-- REQUEST --
Only lines below containing the string "removed" should be counted; please give that count by itself.

Spatial edit records
--- START ---

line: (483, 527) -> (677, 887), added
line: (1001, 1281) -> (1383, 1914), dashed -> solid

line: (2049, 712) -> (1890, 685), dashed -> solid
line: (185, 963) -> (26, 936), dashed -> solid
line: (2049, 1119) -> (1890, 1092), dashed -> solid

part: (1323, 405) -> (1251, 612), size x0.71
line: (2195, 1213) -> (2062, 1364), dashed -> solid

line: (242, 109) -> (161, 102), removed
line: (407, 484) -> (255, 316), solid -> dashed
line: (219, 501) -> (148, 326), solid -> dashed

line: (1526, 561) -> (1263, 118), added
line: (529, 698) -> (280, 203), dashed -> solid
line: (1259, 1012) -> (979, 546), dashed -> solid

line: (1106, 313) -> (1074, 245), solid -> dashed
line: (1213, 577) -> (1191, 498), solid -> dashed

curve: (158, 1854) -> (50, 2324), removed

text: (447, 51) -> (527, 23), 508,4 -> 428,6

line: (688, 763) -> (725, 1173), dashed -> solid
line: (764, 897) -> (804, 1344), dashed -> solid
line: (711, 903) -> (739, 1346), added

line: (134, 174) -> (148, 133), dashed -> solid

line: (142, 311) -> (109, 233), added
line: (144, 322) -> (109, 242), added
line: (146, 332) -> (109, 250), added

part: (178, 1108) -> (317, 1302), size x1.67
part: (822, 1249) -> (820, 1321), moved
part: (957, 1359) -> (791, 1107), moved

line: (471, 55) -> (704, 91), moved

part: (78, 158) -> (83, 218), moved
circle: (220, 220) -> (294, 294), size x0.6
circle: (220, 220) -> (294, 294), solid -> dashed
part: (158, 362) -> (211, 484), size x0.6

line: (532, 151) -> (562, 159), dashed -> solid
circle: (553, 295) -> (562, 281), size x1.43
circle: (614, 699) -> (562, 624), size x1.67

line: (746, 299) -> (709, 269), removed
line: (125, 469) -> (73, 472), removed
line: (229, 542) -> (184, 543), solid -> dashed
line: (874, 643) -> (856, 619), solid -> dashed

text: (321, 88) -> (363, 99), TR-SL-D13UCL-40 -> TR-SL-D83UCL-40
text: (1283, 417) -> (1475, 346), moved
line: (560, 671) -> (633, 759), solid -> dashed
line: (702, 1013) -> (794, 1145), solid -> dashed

--- END ---

-- RESULT BELOW --
4